Creation of a fake token CarbonVote with minimal liquidity ~$500, which was wash-traded to manipulate oracles into treating it as valuable collateral. They then listed it on Drift, used it to borrow/drain real assets from vaults including stablecoins like USDC/USDT, tokenized BTC, and other tokens, and quickly swapped and bridged funds.
Drift’s total value locked (TVL) dropped from ~$550 million to under $250 million. The protocol halted deposits and withdrawals, and the native DRIFT token plunged sharply. Drift has sent on-chain messages to related wallets seeking communication and plans a detailed post-mortem. Blockchain firms Elliptic and TRM Labs have attributed the operation to North Korean-linked actors often associated with the Lazarus Group, also called TraderTraitor or similar units.

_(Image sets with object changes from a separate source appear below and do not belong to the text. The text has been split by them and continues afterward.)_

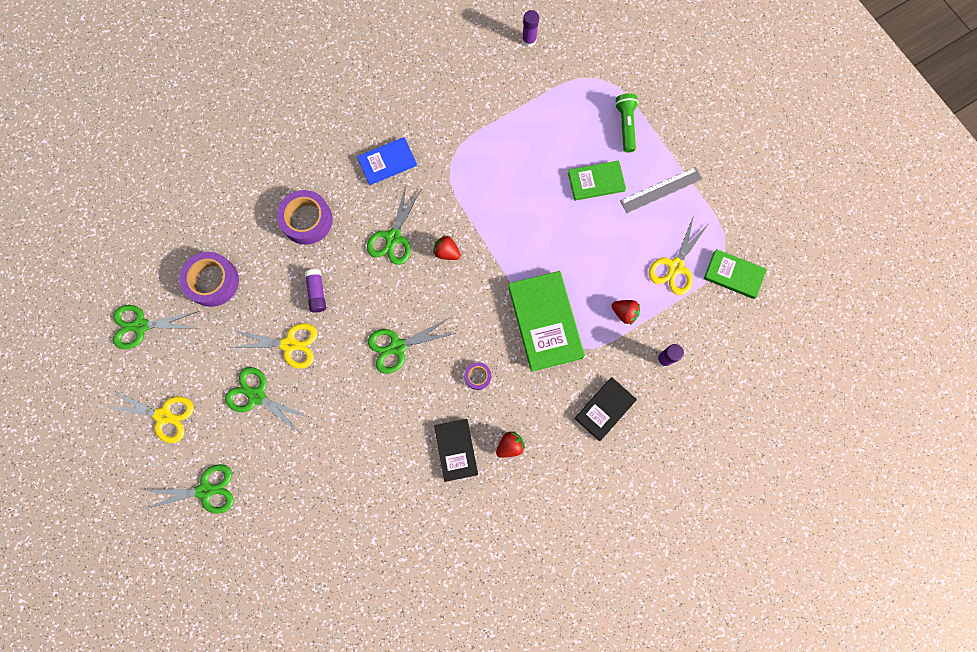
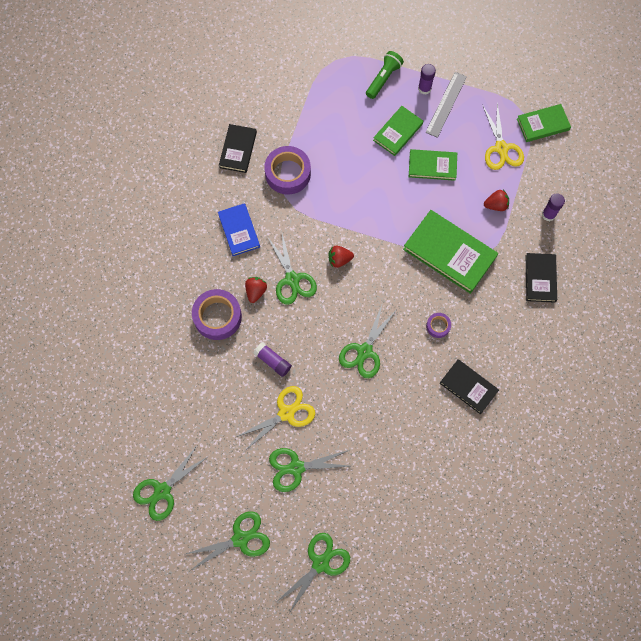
camera: 40 degrees left, 5 degrees down
yellow scissors [106,390,194,443] -> green scissors [186,511,270,571]
purple tape [179,252,239,307] -> purple tape moved to [264,146,311,195]
blue book [357,137,417,185] -> blue book turned 45 degrees counterclockwise [218,203,260,256]
red strawberry [496,431,525,458] -> red strawberry moved to [245,277,267,303]
purple glue stick [522,10,539,47] -> purple glue stick moved to [418,64,436,95]
green flashlight [615,93,638,153] -> green flashlight turned 75 degrees clockwise [366,51,404,99]
none -> black book [219,124,257,173]
none -> green book [409,149,457,181]

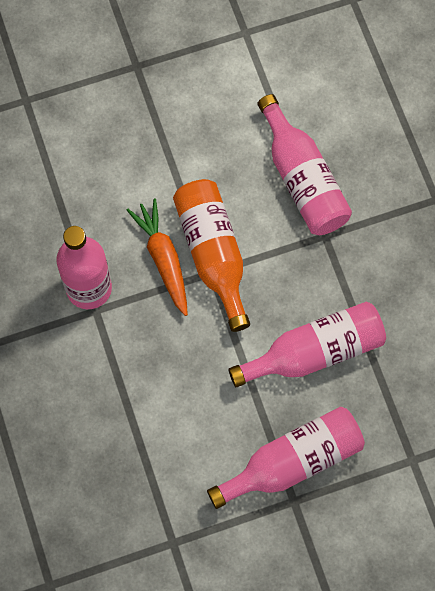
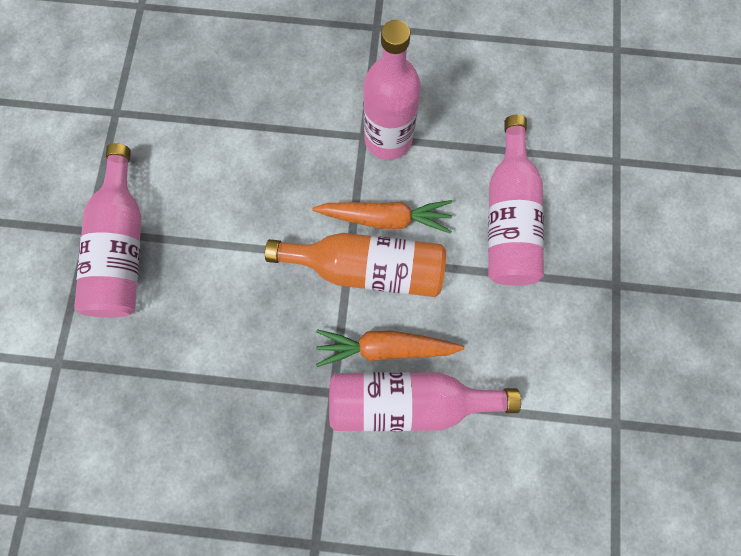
camera: 115 degrees right, 5 degrees up
pink bottle [228,301,386,387] -> pink bottle moved to [488,114,544,286]
none -> orange carrot [316,329,464,367]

Key indicators include: Transaction patterns, cross-chain laundering techniques; use of Tornado Cash, bridging from Solana to Ethereum via Circle’s CCTP, routing through other chains and exchanges. Timing and obfuscation methods consistent with prior DPRK operations. Similarities to the massive 2025 Bybit hack ~$1.4–1.5 billion, which the FBI and others attributed to North Korea.

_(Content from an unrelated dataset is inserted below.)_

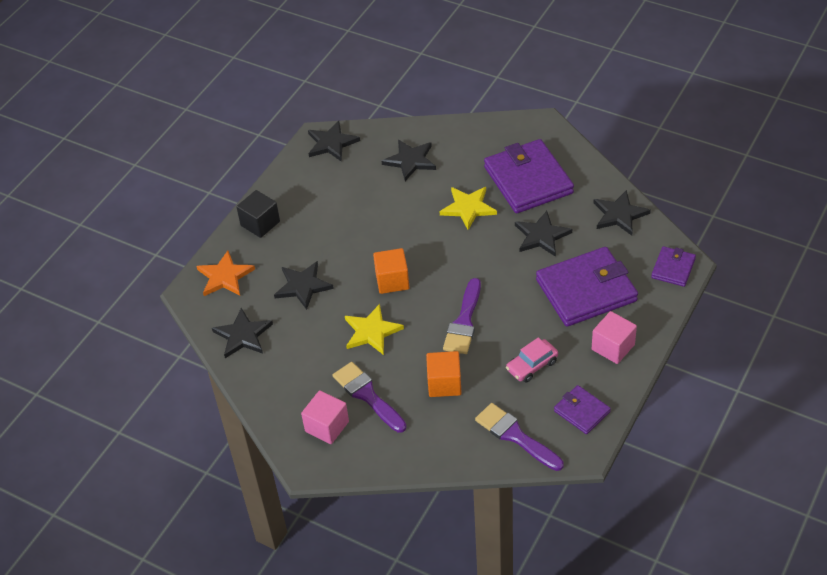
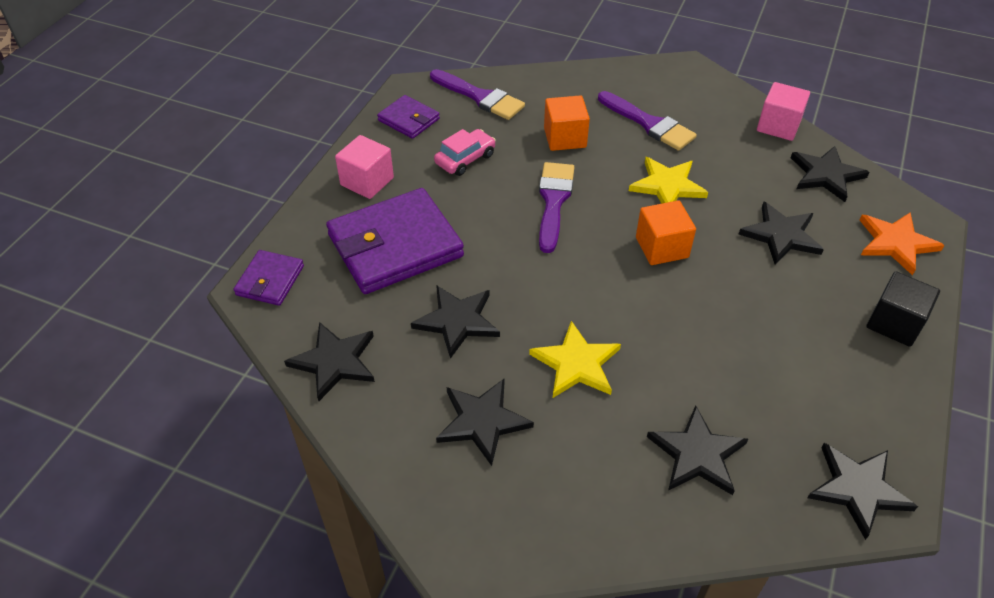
camera: 170 degrees right, 0 degrees up
pink cube [301,390,349,444] -> pink cube moved to [757,82,810,141]
purple wallet [484,139,574,213] -> black star [436,379,534,466]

If confirmed, this would be the 18th suspected DPRK-linked crypto theft tracked by Elliptic in 2026 alone, with over $300 million stolen by these actors this year. North Korea has been linked to billions in crypto thefts in recent years, with proceeds allegedly funding its weapons and military programs. Ledger’s CTO also highlighted tactical parallels to the Bybit breach.
Funds were laundered across chains like Solana ? Ethereum and others, with portions converted to ETH and moved further. Some observers have questioned stablecoin issuers like Circle on freezing policies. This highlights ongoing risks in DeFi governance and operational security: even without code vulnerabilities, compromised keys and admins or social engineering can be devastating.
It echoes broader trends where state actors especially North Korea target crypto for funding. Pressure on liquidity and sentiment; some broader SOL price dips were noted. No group has publicly claimed responsibility, which is typical for these sophisticated operations.
Investigations are active, with on-chain tracking continuing. Drift is coordinating with security firms, and the industry is discussing stronger multisig, timelocks, and admin controls. This is developing rapidly—details on exact mechanics, recovery prospects, and official attributions may evolve with further forensics. Crypto remains high-risk, and such incidents underscore the importance of self-custody where possible and careful evaluation of protocols.